======== Provided data ========

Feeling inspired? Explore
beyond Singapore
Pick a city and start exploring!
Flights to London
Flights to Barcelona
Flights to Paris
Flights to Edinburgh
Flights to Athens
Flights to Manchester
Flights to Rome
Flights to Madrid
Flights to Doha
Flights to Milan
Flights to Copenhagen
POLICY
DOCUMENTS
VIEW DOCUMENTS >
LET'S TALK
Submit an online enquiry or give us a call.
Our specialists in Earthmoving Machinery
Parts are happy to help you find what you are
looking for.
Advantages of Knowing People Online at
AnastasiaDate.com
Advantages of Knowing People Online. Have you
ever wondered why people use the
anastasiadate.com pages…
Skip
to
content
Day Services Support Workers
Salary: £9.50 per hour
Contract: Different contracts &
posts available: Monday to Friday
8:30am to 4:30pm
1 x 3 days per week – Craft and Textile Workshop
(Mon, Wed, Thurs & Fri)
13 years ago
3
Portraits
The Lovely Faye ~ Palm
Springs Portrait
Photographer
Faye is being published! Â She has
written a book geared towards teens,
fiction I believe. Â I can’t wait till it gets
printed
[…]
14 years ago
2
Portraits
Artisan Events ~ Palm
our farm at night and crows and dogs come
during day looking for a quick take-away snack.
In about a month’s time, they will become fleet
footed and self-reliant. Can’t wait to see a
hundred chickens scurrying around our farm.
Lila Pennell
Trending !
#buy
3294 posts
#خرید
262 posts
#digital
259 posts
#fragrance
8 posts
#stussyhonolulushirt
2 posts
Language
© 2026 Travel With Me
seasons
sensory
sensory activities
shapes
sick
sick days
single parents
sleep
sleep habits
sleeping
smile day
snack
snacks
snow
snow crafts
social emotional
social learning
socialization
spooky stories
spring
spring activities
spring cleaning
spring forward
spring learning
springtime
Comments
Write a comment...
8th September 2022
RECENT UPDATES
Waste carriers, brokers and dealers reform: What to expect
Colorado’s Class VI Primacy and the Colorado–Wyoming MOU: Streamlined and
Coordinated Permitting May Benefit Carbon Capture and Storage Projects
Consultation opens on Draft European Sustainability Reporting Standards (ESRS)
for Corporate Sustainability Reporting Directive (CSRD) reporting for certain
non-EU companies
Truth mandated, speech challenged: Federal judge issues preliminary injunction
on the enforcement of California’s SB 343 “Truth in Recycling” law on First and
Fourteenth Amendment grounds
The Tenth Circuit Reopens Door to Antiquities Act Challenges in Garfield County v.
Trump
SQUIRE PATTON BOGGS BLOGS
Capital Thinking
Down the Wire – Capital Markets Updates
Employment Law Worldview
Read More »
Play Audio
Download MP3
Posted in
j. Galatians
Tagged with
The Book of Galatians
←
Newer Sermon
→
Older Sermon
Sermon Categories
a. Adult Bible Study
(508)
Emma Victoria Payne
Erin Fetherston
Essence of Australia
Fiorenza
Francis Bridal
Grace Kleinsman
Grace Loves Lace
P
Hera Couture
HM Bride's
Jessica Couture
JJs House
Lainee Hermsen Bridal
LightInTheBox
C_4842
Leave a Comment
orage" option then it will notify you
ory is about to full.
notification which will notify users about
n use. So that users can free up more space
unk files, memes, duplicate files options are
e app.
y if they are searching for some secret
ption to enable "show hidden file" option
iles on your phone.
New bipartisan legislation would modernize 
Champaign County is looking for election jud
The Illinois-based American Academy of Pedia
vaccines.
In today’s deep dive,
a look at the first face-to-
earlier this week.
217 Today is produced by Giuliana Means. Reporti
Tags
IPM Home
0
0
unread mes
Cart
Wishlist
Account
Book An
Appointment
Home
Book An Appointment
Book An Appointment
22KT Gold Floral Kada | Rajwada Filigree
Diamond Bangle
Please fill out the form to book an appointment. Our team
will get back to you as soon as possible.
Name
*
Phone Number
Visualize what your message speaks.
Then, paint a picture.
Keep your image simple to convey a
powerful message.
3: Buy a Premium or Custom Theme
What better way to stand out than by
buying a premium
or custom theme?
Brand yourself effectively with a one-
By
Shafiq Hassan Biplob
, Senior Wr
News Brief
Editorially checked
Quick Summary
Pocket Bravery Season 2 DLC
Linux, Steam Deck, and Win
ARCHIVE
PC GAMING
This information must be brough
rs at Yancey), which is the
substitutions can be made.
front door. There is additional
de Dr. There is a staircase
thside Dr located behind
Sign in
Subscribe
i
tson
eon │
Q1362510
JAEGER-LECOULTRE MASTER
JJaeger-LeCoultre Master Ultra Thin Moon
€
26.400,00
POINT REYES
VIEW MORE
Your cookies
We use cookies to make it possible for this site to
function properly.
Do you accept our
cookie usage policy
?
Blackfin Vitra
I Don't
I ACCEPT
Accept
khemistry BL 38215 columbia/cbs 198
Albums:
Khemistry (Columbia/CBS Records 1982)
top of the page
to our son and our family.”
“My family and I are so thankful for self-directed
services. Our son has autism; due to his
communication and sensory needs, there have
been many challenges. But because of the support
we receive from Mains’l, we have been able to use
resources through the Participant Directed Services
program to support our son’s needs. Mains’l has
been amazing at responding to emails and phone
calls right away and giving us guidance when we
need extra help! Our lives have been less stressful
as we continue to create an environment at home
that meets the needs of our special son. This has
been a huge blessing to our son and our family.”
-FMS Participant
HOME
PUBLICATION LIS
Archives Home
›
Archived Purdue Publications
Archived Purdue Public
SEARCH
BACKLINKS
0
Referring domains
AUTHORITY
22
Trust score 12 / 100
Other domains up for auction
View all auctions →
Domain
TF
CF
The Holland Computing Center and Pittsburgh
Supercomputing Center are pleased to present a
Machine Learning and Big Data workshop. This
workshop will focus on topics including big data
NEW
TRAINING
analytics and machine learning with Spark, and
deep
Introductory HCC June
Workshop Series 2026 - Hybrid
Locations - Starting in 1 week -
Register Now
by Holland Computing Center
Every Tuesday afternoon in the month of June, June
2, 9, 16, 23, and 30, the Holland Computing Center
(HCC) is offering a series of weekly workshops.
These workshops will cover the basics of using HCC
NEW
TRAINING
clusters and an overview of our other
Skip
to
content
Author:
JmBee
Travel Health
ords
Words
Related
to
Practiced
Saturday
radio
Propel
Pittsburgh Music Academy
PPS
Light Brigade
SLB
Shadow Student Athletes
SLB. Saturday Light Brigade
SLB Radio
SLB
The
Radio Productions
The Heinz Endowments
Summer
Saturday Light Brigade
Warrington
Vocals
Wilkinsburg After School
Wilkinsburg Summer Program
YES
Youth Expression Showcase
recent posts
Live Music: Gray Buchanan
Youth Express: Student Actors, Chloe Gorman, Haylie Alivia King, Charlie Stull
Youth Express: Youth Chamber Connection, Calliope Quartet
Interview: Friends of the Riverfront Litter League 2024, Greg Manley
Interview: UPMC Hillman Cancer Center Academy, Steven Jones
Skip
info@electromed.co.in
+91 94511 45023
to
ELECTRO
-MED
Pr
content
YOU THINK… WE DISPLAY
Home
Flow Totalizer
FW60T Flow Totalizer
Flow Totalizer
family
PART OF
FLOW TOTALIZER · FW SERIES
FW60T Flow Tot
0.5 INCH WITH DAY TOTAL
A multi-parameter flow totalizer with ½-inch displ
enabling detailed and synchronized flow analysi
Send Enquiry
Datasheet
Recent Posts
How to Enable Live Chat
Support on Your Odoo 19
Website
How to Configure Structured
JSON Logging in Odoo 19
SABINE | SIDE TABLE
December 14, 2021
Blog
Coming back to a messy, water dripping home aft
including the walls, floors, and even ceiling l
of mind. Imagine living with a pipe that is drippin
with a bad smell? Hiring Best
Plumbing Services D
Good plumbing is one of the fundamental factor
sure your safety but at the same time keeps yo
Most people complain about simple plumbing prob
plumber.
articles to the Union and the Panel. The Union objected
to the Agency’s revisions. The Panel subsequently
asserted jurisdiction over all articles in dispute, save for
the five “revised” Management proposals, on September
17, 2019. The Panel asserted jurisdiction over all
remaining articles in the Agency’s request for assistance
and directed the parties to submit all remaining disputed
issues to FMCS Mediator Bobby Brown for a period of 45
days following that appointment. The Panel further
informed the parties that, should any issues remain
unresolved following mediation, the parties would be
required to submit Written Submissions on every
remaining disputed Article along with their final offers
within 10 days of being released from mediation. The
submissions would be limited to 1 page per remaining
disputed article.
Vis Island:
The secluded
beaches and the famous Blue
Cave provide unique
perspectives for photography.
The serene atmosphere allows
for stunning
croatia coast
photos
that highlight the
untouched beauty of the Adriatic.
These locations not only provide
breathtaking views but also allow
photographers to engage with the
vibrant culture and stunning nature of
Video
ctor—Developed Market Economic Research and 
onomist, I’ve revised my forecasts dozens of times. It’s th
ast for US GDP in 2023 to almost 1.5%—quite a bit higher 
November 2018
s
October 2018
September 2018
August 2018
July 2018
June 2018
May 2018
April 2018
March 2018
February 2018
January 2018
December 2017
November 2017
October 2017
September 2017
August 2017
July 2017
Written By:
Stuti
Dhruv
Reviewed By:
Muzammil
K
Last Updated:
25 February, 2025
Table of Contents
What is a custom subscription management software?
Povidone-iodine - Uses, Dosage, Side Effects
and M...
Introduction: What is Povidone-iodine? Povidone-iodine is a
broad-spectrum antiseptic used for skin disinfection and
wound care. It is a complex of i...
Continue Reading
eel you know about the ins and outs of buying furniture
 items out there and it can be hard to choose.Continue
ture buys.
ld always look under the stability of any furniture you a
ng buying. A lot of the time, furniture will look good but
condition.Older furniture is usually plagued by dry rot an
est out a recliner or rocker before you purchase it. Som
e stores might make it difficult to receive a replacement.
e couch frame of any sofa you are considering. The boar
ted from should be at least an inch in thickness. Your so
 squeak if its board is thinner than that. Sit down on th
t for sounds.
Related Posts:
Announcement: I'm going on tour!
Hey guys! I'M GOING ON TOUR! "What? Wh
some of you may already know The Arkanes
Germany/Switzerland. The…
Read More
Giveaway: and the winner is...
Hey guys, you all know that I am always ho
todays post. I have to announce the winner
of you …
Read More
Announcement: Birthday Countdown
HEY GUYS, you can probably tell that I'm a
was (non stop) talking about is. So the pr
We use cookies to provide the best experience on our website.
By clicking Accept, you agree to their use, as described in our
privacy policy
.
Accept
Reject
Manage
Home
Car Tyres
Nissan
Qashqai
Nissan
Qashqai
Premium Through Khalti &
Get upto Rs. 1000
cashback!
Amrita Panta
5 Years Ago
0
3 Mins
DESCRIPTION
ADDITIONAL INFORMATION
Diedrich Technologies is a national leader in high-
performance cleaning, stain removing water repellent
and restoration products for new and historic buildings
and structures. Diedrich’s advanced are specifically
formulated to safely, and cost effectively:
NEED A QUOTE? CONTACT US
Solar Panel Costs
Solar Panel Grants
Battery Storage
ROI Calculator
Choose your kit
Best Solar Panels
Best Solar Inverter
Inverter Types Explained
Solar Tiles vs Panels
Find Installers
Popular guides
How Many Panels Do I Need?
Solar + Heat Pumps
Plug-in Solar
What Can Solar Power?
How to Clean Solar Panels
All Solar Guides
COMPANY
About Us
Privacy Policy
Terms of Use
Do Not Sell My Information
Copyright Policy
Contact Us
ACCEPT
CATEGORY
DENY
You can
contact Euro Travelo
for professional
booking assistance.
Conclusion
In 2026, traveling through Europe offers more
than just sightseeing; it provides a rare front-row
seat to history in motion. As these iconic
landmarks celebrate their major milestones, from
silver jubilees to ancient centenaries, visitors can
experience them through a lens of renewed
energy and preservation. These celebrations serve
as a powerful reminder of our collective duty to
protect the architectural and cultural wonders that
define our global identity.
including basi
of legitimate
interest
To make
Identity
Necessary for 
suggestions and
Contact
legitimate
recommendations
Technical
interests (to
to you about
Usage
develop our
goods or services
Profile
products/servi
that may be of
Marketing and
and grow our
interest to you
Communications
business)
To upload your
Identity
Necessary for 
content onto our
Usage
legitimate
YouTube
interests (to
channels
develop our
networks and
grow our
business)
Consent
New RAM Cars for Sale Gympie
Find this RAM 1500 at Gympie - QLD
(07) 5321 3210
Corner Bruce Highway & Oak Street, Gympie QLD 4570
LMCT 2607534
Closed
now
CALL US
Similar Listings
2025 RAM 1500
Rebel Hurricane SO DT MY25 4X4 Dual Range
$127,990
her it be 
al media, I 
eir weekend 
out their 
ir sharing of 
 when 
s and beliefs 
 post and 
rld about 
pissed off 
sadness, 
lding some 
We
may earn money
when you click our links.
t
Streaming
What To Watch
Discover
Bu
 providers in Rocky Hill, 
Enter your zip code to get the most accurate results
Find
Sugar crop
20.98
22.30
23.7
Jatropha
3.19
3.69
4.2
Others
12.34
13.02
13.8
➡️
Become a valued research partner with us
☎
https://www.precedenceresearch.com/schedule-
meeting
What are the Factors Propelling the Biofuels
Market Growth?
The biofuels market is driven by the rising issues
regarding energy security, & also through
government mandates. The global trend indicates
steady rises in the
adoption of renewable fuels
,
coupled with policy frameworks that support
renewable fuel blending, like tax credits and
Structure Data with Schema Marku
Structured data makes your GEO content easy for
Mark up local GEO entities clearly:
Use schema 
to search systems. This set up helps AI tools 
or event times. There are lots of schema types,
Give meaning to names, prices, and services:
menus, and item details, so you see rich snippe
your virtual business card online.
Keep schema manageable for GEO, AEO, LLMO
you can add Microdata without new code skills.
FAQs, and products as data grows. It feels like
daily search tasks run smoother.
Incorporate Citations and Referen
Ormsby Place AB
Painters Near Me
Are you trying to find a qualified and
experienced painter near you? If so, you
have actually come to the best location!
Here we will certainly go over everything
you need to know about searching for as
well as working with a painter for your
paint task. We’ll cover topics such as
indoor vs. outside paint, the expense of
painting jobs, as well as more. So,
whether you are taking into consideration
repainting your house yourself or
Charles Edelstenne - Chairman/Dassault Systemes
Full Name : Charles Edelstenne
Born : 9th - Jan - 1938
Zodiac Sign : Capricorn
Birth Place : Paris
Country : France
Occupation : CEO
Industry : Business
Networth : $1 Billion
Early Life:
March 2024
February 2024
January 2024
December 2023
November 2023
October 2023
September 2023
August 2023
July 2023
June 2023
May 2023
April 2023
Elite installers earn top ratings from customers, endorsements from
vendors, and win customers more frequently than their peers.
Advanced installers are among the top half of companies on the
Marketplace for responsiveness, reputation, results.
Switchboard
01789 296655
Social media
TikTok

========

Copy out everything from the start of the records down to the line containing "Flights to Copenhagen", keeping both ends, and reproduce it word for word.

▸ Response to this exercise:
Feeling inspired? Explore
beyond Singapore
Pick a city and start exploring!
Flights to London
Flights to Barcelona
Flights to Paris
Flights to Edinburgh
Flights to Athens
Flights to Manchester
Flights to Rome
Flights to Madrid
Flights to Doha
Flights to Milan
Flights to Copenhagen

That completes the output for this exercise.